According to the research, candidates’ response times mattered as much as a few minutes’ difference. A quicker reply could signal an applicant’s competence, warmth, and expected future responsiveness, co-authors Einav Hart and Eric M. VanEpps argue. But is a faster response time truly an accurate metric for job readiness? Could a reply that’s too quick suggest an inauthentic automation? Whatever the case may be, the researchers “urge those who are hiring to be aware of their reliance on this metric, and to make explicit decisions about how much to watch the clock.”

2. A Brand-New AI Model Challenges Industry Forerunners

The Wall Street Journal reported on a new AI startup that could disarm the industry’s biggest competition. Mira Murati’s Thinking Machines Lab released Inkling, the company’s first AI model, on Wednesday. Murati, a former OpenAI technology chief, says that Inkling differentiates itself through something she calls “open weights,” which means that users can modify the model with their own data.

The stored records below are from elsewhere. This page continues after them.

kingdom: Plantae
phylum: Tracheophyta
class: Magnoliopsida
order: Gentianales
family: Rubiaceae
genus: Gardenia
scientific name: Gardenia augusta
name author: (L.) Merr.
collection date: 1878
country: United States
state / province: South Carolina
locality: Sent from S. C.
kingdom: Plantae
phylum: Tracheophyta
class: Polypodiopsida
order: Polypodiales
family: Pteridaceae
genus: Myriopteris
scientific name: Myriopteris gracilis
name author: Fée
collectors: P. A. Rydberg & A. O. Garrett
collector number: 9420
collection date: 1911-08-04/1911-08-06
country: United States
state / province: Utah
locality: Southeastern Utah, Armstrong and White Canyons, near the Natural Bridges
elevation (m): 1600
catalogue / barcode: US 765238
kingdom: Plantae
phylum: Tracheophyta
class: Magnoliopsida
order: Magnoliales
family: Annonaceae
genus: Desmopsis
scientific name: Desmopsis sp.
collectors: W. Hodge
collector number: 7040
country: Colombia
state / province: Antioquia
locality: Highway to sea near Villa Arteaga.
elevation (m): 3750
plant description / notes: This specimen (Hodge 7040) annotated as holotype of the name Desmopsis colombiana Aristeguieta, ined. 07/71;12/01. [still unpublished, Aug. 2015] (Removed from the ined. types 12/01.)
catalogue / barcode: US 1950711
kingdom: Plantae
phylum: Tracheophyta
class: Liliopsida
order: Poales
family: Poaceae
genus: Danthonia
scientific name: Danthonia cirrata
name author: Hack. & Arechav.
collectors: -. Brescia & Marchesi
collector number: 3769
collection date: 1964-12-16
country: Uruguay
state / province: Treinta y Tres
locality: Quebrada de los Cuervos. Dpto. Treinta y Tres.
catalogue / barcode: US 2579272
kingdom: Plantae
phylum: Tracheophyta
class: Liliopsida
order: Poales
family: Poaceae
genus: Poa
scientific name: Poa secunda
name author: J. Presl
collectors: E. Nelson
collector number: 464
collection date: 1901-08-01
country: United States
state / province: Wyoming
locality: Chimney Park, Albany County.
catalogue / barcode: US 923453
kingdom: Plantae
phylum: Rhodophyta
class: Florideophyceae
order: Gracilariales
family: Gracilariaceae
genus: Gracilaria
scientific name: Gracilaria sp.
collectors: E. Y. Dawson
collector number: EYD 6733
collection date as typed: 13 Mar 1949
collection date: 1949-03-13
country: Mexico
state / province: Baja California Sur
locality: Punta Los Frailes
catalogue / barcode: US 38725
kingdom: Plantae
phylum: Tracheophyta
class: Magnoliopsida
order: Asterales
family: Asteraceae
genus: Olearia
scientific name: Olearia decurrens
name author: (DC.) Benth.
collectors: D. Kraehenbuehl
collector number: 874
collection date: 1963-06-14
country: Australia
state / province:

Although Inkling, featuring 975 billion parameters, is not nearly as complex as advanced closed-source models such as OpenAI or Anthropic, its open-source nature allows for greater customization and UX capabilities. It’s also a cheaper and faster alternative to the industry’s most popular programs.

3. U.S. Worker Productivity Is at an All-Time High (and without AI)

As The New York Times reported on Tuesday, U.S. worker productivity is higher than it has ever been. Sourced from the U.S. Bureau of Labor Statistics, the NYT discovered that companies have been getting more out of their employees at a steady rate for several years. It may seem like AI is the driving force, but, when the data is analyzed through hours worked and employee output, generative AI is not a central contributor to the productivity rate.

Instead, factors such as remote work, tight labor markets, and digitization are the main ingredients. The rise of remote work has given companies access to a larger talent pool while digital tools, such as cloud computing, have made workers more efficient. Both are a result of the COVID-19 pandemic. Meanwhile, low unemployment rates have positively influenced productivity. But the tech sector is a different story. Its employment has shrunk for 18 consecutive months.

4. How Do Teenagers Feel about Growing up with AI?

NPR ran an audio story this week that surveyed seven teenagers on their feelings toward AI. One teen felt that ChatGPT was like a friend and that they’ve been able to conduct “meaningful” and “intelligent discussions” with it. Another teen felt much differently, saying that AI “makes it to where thinking is optional” and that it’s “making us dumber.”

One teen described AI as “a private tutor” that has provided useful feedback while they were writing papers. They also said it was good at simplifying complex scientific concepts. Meanwhile, one teen was thinking of the labor market and those whose careers would be rendered obsolete. They worry that it may “throw off jobs,” wondering “if we have a machinery that’s taking over that, then what are [job-seekers] going to do?”

5. Why AI Chatbots Don’t Just Love Negative Parallelism — They Rely on It

Since the 2022 launch of ChatGPT, AI-generated writing has shuffled through various telling tics. Chatbots used to love the word “delve,” and they still disproportionately favor the em dash when compared to human writers. A recent piece in The Atlantic examined the most common element of AI-generated writing: “it’s not just X; it’s Y.” Given its greater prevalence in conjunction with AI’s rise, people have now given it a proper name: negative parallelism. But why do AI chatbots gravitate so heavily toward this rhetorical device in the first place?

The likeliest explanation is that humans trained them as such. Many famous examples of writing, which LLMs have been trained on, use this device as a clever way to punch up the copy. From that point, AI likely reinforces its built-in biases and leans on something called “model collapse,” in which AI trains itself on content it previously produced. Because of that residual training, AI-generated writing may come to a point where it’s impossible for AI to write without using negative parallelism.